Discussions regarding the importance and impact of pedagogical practice on student engagement, sense of inclusion and performance are often concentrated on the P-16 learning experience. Rich bodies of scholarship on culturally relevant pedagogy, culturally inclusive pedagogy, transformative education, and inclusive classrooms help instructors who facilitate learning in primary, secondary and undergraduate classrooms to transform their practice (hooks, 1994; Ladson-Billings, 1995, 2006; Django & Alim, 2017). Much of this research has significant relevance to the graduate classroom. However, scholarship that explores graduate education more often than not focuses on the challenges graduate students face navigating the larger institution. Historic vestiges of cultural imperialism are critiqued as tools of oppression and obstacles of inclusion. Topics such as graduate student isolation and the critical role of mentoring has been explored as important strategies to help graduate students navigate the tough and unwelcoming terrains of graduate school (Cheatham & Phelps, 1995; Bonilla, Pickron, & Tatum, 1994; Brunsma, Embrick, & Shin, 2016; Lopez, n.d.; Gay, 2007).

As Tuitt (2018) asserted, ethnically diverse communities in higher education (including undergrads, faculty, administrative and support staff, and graduate students) are all navigating plantation politics in higher education. There are indeed policies, practices, and traditions with long and historic roots that continue to disenfranchise certain populations on a college campus (Museus, 2011, 2014; Harper, Patton, & Wooden, 2009; Tuitt, 2009; Jehangir, 2010; Rendón, Jalomo & Nora, 2004). While important work has been done to name the problems of exclusion in undergraduate classrooms, in co-curricular student life, in residence halls and fraternity houses, the graduate classroom has not endured enough critique. The graduate classroom must be held accountable for its role in contributing to culturally exclusive experiences.
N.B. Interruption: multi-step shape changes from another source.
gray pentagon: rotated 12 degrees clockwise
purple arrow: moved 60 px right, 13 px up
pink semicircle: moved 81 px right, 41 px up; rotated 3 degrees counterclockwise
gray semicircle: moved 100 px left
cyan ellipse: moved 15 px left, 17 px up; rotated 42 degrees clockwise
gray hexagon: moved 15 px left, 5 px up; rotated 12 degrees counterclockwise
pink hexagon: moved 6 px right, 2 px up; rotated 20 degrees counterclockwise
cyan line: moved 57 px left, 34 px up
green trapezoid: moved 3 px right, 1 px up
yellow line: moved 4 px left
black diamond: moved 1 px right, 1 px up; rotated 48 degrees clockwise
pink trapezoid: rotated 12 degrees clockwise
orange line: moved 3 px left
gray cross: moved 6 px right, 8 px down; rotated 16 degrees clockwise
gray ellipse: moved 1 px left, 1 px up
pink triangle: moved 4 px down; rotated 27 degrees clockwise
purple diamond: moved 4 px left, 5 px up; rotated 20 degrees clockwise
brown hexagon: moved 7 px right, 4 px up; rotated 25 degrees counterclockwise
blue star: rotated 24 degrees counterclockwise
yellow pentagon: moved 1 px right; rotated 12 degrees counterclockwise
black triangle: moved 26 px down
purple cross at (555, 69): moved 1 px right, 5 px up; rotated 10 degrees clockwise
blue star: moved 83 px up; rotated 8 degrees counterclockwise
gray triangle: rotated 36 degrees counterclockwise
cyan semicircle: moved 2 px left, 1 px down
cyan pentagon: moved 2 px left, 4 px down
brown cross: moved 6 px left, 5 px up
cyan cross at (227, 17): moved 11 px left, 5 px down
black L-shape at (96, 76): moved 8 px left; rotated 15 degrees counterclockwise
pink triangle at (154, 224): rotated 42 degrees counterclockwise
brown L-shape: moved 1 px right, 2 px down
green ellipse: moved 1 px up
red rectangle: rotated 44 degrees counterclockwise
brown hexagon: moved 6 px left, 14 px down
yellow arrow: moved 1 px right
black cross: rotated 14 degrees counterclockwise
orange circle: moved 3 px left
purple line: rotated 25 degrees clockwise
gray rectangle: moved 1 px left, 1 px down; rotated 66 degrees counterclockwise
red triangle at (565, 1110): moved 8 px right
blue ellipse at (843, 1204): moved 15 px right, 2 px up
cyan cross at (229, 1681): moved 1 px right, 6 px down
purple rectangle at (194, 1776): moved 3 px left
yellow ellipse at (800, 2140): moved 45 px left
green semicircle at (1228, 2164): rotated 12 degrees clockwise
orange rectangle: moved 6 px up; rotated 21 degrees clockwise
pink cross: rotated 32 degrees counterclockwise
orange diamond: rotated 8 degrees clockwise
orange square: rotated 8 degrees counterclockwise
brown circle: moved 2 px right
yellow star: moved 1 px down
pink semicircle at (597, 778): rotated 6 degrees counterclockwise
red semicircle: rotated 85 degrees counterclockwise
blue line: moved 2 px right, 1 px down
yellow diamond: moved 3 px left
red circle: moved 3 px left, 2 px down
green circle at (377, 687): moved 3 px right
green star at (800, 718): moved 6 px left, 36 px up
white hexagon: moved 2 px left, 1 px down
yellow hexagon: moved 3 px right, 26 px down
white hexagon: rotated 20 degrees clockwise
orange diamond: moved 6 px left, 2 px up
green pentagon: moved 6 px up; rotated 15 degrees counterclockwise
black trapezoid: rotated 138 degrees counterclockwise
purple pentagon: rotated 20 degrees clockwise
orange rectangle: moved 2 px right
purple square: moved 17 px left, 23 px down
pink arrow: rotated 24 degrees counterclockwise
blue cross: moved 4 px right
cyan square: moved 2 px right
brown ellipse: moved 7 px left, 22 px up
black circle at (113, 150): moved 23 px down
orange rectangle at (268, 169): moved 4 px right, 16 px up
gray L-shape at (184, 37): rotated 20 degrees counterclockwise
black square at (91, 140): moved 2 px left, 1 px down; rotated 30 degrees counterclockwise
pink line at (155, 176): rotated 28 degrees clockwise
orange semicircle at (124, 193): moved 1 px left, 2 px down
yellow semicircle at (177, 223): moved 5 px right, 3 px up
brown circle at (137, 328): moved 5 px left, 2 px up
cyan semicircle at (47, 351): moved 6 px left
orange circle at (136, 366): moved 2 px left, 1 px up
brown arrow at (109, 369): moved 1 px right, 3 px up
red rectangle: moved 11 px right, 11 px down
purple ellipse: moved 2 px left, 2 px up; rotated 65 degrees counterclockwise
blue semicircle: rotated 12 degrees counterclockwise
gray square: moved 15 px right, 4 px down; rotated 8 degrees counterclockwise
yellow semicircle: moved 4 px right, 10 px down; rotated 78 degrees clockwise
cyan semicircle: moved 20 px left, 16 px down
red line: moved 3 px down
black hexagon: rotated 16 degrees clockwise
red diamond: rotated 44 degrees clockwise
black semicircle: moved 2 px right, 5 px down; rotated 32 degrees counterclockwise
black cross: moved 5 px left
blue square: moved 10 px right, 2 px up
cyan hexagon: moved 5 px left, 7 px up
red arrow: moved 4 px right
Danowitz and Tuitt (2011) noted that a thorough examination of issues of diversity and pedagogy and their relationship to faculty has been absent in the recent efforts to purposefully restructure graduate programs. Graduate classrooms, more than any other class environment on a college campus continue to be mired in long standing cultures that were born of patriarchal, white supremacist, classist and exclusive practices (Wilder, 2013; Tuitt, 2003). The ways in which the graduate experience and degree progression process continues to romanticize the traditionally white, male and upper-class historic academic process is problematic. These academic cultures, which we still emulate, are incredibly exclusive. To say it plainly, higher education institutions in the United States were not established to educate the many cultures that are now pursuing a college education. So why do we sustain these old cultures of the academy?